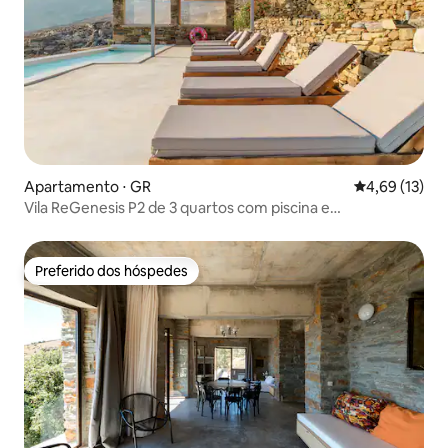
Apartamento ⋅ GR
4,69 de uma a
4,69 (13)
Vila ReGenesis P2 de 3 quartos com piscina e
hospitalidade excelente
Preferido dos hóspedes
Preferido dos hóspedes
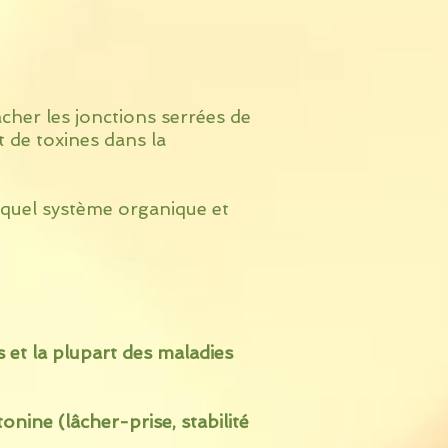
âcher les jonctions serrées de
t de toxines dans la
e quel système organique et
 et la plupart des maladies
ine (lâcher-prise, stabilité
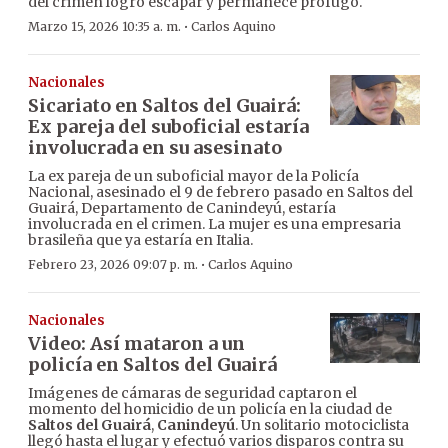
del crimen logró escapar y permanece prófugo.
·
Marzo 15, 2026 10:35 a. m.
Carlos Aquino
Nacionales
Sicariato en Saltos del Guairá:
Ex pareja del suboficial estaría
involucrada en su asesinato
La ex pareja de un suboficial mayor de la Policía
Nacional, asesinado el 9 de febrero pasado en Saltos del
Guairá, Departamento de Canindeyú, estaría
involucrada en el crimen. La mujer es una empresaria
brasileña que ya estaría en Italia.
·
Febrero 23, 2026 09:07 p. m.
Carlos Aquino
Nacionales
Video: Así mataron a un
policía en Saltos del Guairá
Imágenes de cámaras de seguridad captaron el
momento del homicidio de un policía en la ciudad de
Saltos del Guairá
,
Canindeyú
. Un solitario motociclista
llegó hasta el lugar y efectuó varios disparos contra su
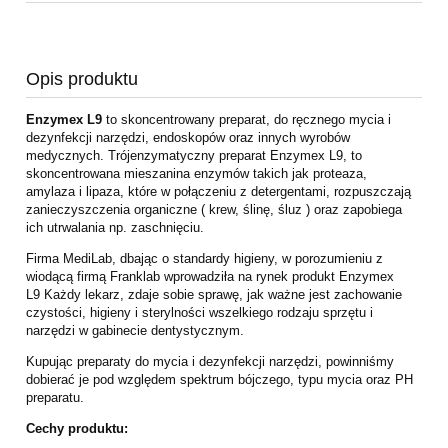
Opis produktu
Enzymex L9
to skoncentrowany preparat, do ręcznego mycia i
dezynfekcji narzędzi,
endoskopów oraz innych wyrobów
medycznych. Trójenzymatyczny preparat
Enzymex L9, to
skoncentrowana mieszanina enzymów takich jak proteaza,
amylaza
i lipaza, które w połączeniu z detergentami, rozpuszczają
zanieczyszczenia
organiczne ( krew, ślinę, śluz ) oraz zapobiega
ich utrwalania np. zaschnięciu.
Firma MediLab, dbając o standardy higieny, w porozumieniu z
wiodącą firmą
Franklab wprowadziła na rynek produkt Enzymex
L9
Każdy lekarz, zdaje sobie sprawę, jak ważne jest zachowanie
czystości, higieny i
sterylności wszelkiego rodzaju sprzętu i
narzędzi w gabinecie dentystycznym.
Kupując preparaty do mycia i dezynfekcji narzędzi, powinniśmy
dobierać je pod
względem spektrum bójczego, typu mycia oraz PH
preparatu.
Cechy produktu:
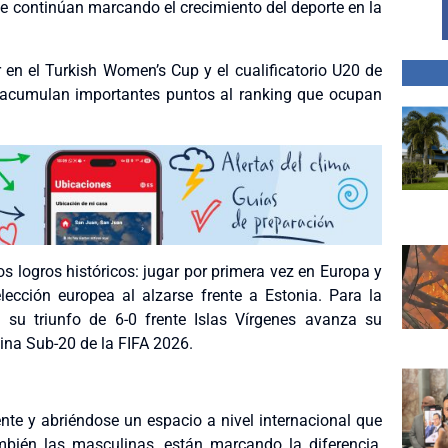
ue continúan marcando el crecimiento del deporte en la
 en el Turkish Women’s Cup y el cualificatorio U20 de
 acumulan importantes puntos al ranking que ocupan
os logros históricos: jugar por primera vez en Europa y
lección europea al alzarse frente a Estonia. Para la
 su triunfo de 6-0 frente Islas Vírgenes avanza su
ina Sub-20 de la FIFA 2026.
nte y abriéndose un espacio a nivel internacional que
mbién las masculinas, están marcando la diferencia,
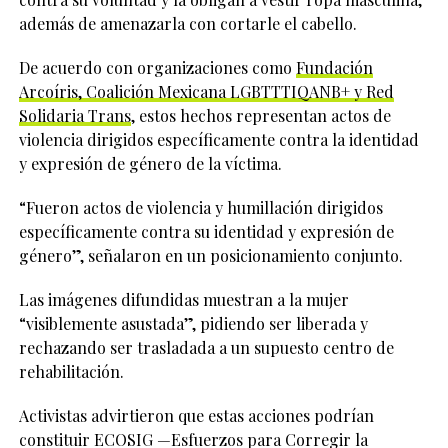
además de amenazarla con cortarle el cabello.
De acuerdo con organizaciones como
Fundación
Arcoíris, Coalición Mexicana LGBTTTIQANB+ y Red
Solidaria Trans
, estos hechos representan actos de
violencia dirigidos específicamente contra la identidad
y expresión de género de la víctima.
“Fueron actos de violencia y humillación dirigidos
específicamente contra su identidad y expresión de
género”, señalaron en un posicionamiento conjunto.
Las imágenes difundidas muestran a la mujer
“visiblemente asustada”, pidiendo ser liberada y
rechazando ser trasladada a un supuesto centro de
rehabilitación.
Activistas advirtieron que estas acciones podrían
constituir ECOSIG —Esfuerzos para Corregir la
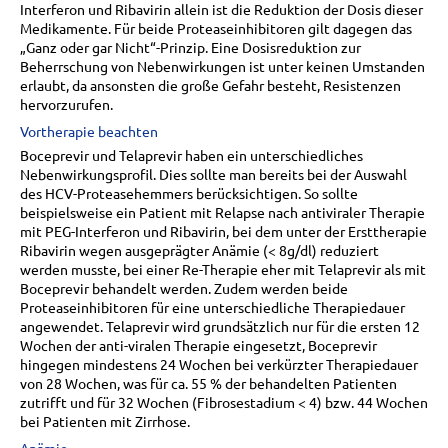
Interferon und Ribavirin allein ist die Reduktion der Dosis dieser
Medikamente. Für beide Proteaseinhibitoren gilt dagegen das
„Ganz oder gar Nicht“-Prinzip. Eine Dosisreduktion zur
Beherrschung von Nebenwirkungen ist unter keinen Umstanden
erlaubt, da ansonsten die große Gefahr besteht, Resistenzen
hervorzurufen.
Vortherapie beachten
Boceprevir und Telaprevir haben ein unterschiedliches
Nebenwirkungsprofil. Dies sollte man bereits bei der Auswahl
des HCV-Proteasehemmers berücksichtigen. So sollte
beispielsweise ein Patient mit Relapse nach antiviraler Therapie
mit PEG-Interferon und Ribavirin, bei dem unter der Ersttherapie
Ribavirin wegen ausgeprägter Anämie (< 8g/dl) reduziert
werden musste, bei einer Re-Therapie eher mit Telaprevir als mit
Boceprevir behandelt werden. Zudem werden beide
Proteaseinhibitoren für eine unterschiedliche Therapiedauer
angewendet. Telaprevir wird grundsätzlich nur für die ersten 12
Wochen der anti-viralen Therapie eingesetzt, Boceprevir
hingegen mindestens 24 Wochen bei verkürzter Therapiedauer
von 28 Wochen, was für ca. 55 % der behandelten Patienten
zutrifft und für 32 Wochen (Fibrosestadium < 4) bzw. 44 Wochen
bei Patienten mit Zirrhose.
Anämie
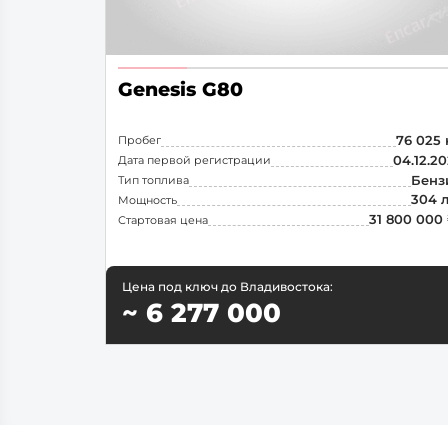
Genesis G80
76 025
Пробег
04.12.2
Дата первой регистрации
Бенз
Тип топлива
304 л
Мощность
31 800 000
Стартовая цена
Цена под ключ до Владивостока:
~ 6 277 000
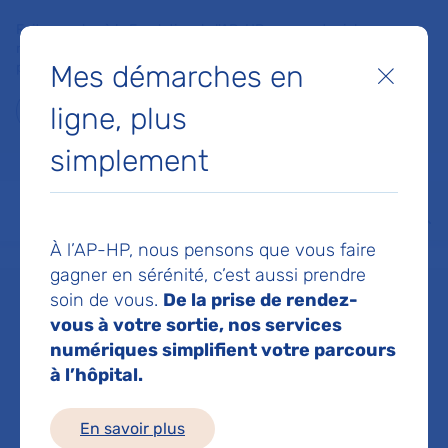
Faites un don à la Fondation de l'AP-HP pour soutenir la
recherche, l'innovation et la qualité de vie à l'hôpital pour les
Mes démarches en
patients et les soignants !
Fermer
ligne, plus
Je fais un don
simplement
MON AP-HP
FAIRE UN DON
NOS HÔPITAUX
Menu
Aff
À l’AP-HP, nous pensons que vous faire
Accueil
Dr MAAKNI LYDIA
gagner en sérénité, c’est aussi prendre
soin de vous.
De la prise de rendez-
Dr LYDIA MAAKNI
vous à votre sortie, nos services
numériques simplifient votre parcours
à l’hôpital.
Service(s) :
Service de Gériatrie 2
En savoir plus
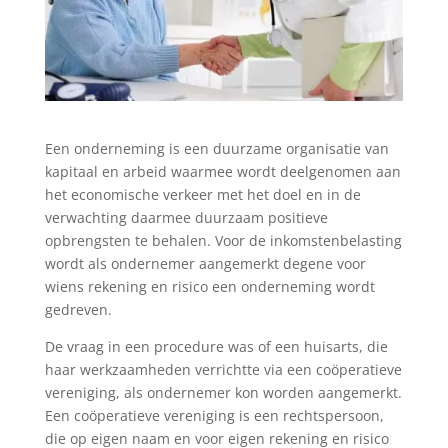
Een onderneming is een duurzame organisatie van
kapitaal en arbeid waarmee wordt deelgenomen aan
het economische verkeer met het doel en in de
verwachting daarmee duurzaam positieve
opbrengsten te behalen. Voor de inkomstenbelasting
wordt als ondernemer aangemerkt degene voor
wiens rekening en risico een onderneming wordt
gedreven.
De vraag in een procedure was of een huisarts, die
haar werkzaamheden verrichtte via een coöperatieve
vereniging, als ondernemer kon worden aangemerkt.
Een coöperatieve vereniging is een rechtspersoon,
die op eigen naam en voor eigen rekening en risico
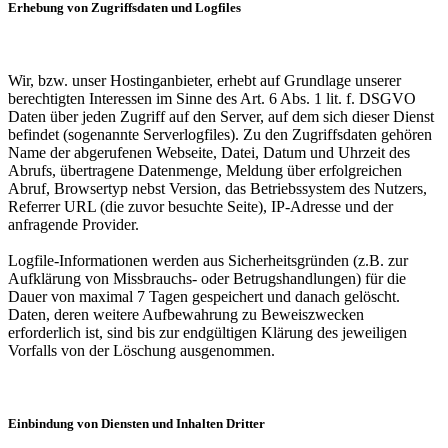
Erhebung von Zugriffsdaten und Logfiles
Wir, bzw. unser Hostinganbieter, erhebt auf Grundlage unserer
berechtigten Interessen im Sinne des Art. 6 Abs. 1 lit. f. DSGVO
Daten über jeden Zugriff auf den Server, auf dem sich dieser Dienst
befindet (sogenannte Serverlogfiles). Zu den Zugriffsdaten gehören
Name der abgerufenen Webseite, Datei, Datum und Uhrzeit des
Abrufs, übertragene Datenmenge, Meldung über erfolgreichen
Abruf, Browsertyp nebst Version, das Betriebssystem des Nutzers,
Referrer URL (die zuvor besuchte Seite), IP-Adresse und der
anfragende Provider.
Logfile-Informationen werden aus Sicherheitsgründen (z.B. zur
Aufklärung von Missbrauchs- oder Betrugshandlungen) für die
Dauer von maximal 7 Tagen gespeichert und danach gelöscht.
Daten, deren weitere Aufbewahrung zu Beweiszwecken
erforderlich ist, sind bis zur endgültigen Klärung des jeweiligen
Vorfalls von der Löschung ausgenommen.
Einbindung von Diensten und Inhalten Dritter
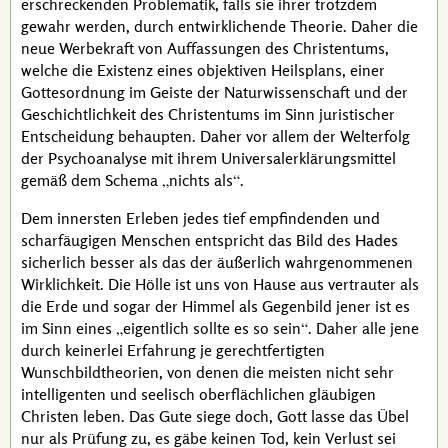
erschreckenden Problematik, falls sie ihrer trotzdem
gewahr werden, durch entwirklichende Theorie. Daher die
neue Werbekraft von Auffassungen des Christentums,
welche die Existenz eines objektiven Heilsplans, einer
Gottesordnung im Geiste der Naturwissenschaft und der
Geschichtlichkeit des Christentums im Sinn juristischer
Entscheidung behaupten. Daher vor allem der Welterfolg
der Psychoanalyse mit ihrem Universalerklärungsmittel
gemäß dem Schema
nichts als
.
Dem innersten Erleben jedes tief empfindenden und
scharfäugigen Menschen entspricht das Bild des
Hades
sicherlich besser als das der äußerlich wahrgenommenen
Wirklichkeit. Die Hölle ist uns von Hause aus vertrauter als
die Erde und sogar der Himmel als Gegenbild jener ist es
im Sinn eines
eigentlich sollte es so sein
. Daher alle jene
durch keinerlei Erfahrung je gerechtfertigten
Wunschbildtheorien, von denen die meisten nicht sehr
intelligenten und seelisch oberflächlichen gläubigen
Christen leben. Das Gute siege doch, Gott lasse das Übel
nur als Prüfung zu, es gäbe keinen Tod, kein Verlust sei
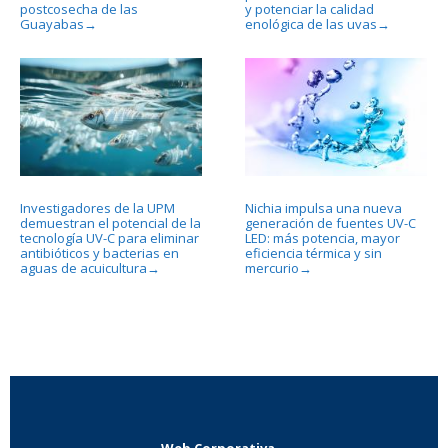
postcosecha de las
y potenciar la calidad
Guayabas
enológica de las uvas
→
→
Investigadores de la UPM
Nichia impulsa una nueva
demuestran el potencial de la
generación de fuentes UV-C
tecnología UV-C para eliminar
LED: más potencia, mayor
antibióticos y bacterias en
eficiencia térmica y sin
aguas de acuicultura
mercurio
→
→
Web Corporativa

» **What you will do**:
Look through the material above. Transcribe exactly the lines between the ones with "eigentlich sollte es so sein" and "antibióticos y bacterias en", inclusive, and keep pictures out.

» **Solution for this task**:
eigentlich sollte es so sein
. Daher alle jene
durch keinerlei Erfahrung je gerechtfertigten
Wunschbildtheorien, von denen die meisten nicht sehr
intelligenten und seelisch oberflächlichen gläubigen
Christen leben. Das Gute siege doch, Gott lasse das Übel
nur als Prüfung zu, es gäbe keinen Tod, kein Verlust sei
postcosecha de las
y potenciar la calidad
Guayabas
enológica de las uvas
→
→
Investigadores de la UPM
Nichia impulsa una nueva
demuestran el potencial de la
generación de fuentes UV-C
tecnología UV-C para eliminar
LED: más potencia, mayor
antibióticos y bacterias en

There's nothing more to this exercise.